In the tyrosine kinase inhibitors segment, Advenchen Laboratories is working on its lead asset AL3818. Advenchen Laboratories’ AL3818 is being evaluated for the treatment of alveolar soft part sarcoma, leiomyosarcoma, and synovial sarcoma in a global Phase III synovial cancer clinical trial. The both FDA and EMA have granted AL3818 an orphan drug designation for the potential treatment of soft tissue sarcomas.

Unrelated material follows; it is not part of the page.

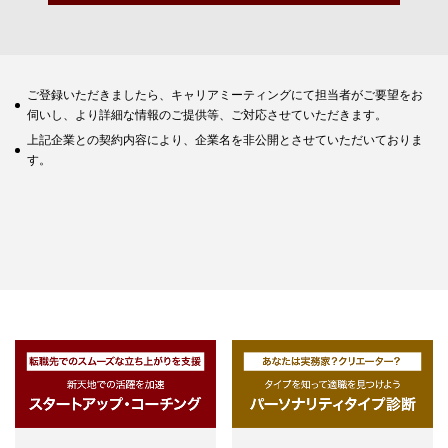
ご登録いただきましたら、キャリアミーティングにて担当者がご要望をお
伺いし、より詳細な情報のご提供等、ご対応させていただきます。
上記企業との契約内容により、企業名を非公開とさせていただいておりま
す。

Several other innovative approaches are also being explored to enhance synovial sarcoma treatment options. With the launch of these emerging synovial sarcoma therapies, the landscape of the synovial sarcoma treatment market is expected to change in the coming years. 

Additionally, a significant amount of research and developmental activities over the past several years have led to the gradual emergence of more effective and less toxic treatment modalities in synovial sarcoma patients. As a result, patients will have access to synovial sarcoma treatments in the future that offer better outcomes and reduced side effects, ultimately enhancing their quality of life and providing new hope for long-term remission.